Médicos de Petrolina recusam prazo e aprovam paralisação de advertência


Em Assembleia Geral Extraordinária (AGE), na sede do IGEPREV, na última terça-feira (16), os médicos da rede municipal de saúde de Petrolina recusaram por unanimidade o prazo de 03 de julho, para recebimento da contraproposta da Prefeitura de Petrolina e aprovaram indicativo de paralisação de advertência para o dia 13 de junho próximo.
A reunião, com participação expressiva de profissionais da rede ambulatorial e dos postos de Estratégia de Saúde da Família (ESF), foi comandada pelos diretores executivo e regional do Simepe, respectivamente, Walber Steffano e José Alberto Vieira Rosa.

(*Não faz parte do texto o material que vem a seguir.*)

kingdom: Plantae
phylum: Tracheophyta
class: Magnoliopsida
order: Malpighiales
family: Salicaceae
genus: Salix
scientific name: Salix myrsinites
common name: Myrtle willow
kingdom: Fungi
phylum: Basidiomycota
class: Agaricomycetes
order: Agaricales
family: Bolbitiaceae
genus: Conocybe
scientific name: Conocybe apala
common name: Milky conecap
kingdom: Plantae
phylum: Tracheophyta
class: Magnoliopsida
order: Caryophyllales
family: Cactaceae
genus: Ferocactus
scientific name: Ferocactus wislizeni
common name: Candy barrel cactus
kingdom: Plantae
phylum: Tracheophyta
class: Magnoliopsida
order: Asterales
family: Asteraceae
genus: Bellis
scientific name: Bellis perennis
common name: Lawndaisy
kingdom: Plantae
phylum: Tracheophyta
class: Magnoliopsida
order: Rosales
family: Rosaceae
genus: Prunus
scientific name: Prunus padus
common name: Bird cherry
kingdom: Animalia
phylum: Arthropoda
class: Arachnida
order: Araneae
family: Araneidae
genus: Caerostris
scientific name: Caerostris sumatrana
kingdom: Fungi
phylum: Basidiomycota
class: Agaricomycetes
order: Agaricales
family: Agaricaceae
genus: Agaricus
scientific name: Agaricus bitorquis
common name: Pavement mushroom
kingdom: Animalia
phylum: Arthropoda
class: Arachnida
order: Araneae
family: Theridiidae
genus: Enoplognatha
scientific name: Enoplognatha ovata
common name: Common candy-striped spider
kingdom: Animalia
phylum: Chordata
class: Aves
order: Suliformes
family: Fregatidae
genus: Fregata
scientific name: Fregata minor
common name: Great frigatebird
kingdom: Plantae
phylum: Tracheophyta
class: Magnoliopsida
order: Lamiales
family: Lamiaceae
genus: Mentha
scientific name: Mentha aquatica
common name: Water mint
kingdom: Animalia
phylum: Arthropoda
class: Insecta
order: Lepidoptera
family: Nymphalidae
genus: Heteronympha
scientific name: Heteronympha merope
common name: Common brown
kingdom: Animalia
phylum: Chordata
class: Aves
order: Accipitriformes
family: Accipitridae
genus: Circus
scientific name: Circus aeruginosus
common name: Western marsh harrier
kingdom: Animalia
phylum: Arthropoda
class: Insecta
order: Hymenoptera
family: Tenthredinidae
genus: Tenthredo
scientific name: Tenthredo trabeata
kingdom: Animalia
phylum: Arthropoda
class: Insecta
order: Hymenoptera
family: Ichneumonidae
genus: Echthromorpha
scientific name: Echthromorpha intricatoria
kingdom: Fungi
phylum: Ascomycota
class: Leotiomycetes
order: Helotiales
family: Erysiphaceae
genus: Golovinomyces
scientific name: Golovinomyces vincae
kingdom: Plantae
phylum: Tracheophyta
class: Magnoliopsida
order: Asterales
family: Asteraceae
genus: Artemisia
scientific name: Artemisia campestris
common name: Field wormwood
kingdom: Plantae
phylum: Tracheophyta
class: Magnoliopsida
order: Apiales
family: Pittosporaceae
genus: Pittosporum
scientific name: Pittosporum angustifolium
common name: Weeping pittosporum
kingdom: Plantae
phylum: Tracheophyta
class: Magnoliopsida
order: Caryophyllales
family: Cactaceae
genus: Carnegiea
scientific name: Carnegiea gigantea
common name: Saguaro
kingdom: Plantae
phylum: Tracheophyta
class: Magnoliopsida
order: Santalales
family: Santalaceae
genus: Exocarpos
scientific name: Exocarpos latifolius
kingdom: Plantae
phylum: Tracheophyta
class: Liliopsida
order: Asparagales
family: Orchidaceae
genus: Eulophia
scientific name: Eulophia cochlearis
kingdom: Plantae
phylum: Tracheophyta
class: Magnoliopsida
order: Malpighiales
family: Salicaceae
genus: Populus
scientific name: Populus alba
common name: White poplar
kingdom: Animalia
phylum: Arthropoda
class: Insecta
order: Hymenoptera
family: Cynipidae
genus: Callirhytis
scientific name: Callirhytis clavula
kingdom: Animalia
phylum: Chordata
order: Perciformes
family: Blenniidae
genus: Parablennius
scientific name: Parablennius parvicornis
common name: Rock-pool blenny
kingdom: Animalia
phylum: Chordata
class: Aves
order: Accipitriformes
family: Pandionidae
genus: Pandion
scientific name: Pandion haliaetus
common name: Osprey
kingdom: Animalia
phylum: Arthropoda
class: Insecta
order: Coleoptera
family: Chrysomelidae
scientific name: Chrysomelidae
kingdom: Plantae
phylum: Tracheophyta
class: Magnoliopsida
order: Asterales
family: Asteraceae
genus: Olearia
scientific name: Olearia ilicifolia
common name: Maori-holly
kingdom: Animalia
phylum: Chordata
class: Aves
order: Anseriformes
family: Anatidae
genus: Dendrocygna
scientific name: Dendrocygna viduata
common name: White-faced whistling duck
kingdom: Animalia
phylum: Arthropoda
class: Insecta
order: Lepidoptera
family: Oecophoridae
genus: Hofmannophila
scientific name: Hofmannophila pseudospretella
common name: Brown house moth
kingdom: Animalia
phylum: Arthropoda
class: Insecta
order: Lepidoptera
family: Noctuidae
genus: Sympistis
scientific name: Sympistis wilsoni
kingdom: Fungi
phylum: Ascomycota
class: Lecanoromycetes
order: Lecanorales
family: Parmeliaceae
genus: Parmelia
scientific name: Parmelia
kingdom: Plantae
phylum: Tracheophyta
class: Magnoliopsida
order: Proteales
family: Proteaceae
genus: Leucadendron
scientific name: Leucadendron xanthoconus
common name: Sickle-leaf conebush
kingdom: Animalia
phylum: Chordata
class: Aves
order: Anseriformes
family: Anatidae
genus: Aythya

Durante o encontro, foram repassadas as informações da negociação da Campanha Salarial junto às secretárias de Saúde, Magnilde Cavalcanti e de Gestão Administrativa, Luiza Leão, ocorridas na tarde da segunda-feira (15).
Os médicos aprovaram também a proposta de encaminhamento de um novo ofício às secretárias municipais (Saúde e Administração) informando sobre o indicativo de paralisação a ser realizada no dia 13/06, com atividade na Praça do Bambuzinho, Centro de Petrolina, caso não haja uma reunião até o dia 12/06. O documento vai frisar que, ocorrendo o encontro entre o Simepe e gestão municipal, a categoria se reúne no dia 13, em nova AGE, no mesmo local para avaliar e deliberar os novos rumos do movimento.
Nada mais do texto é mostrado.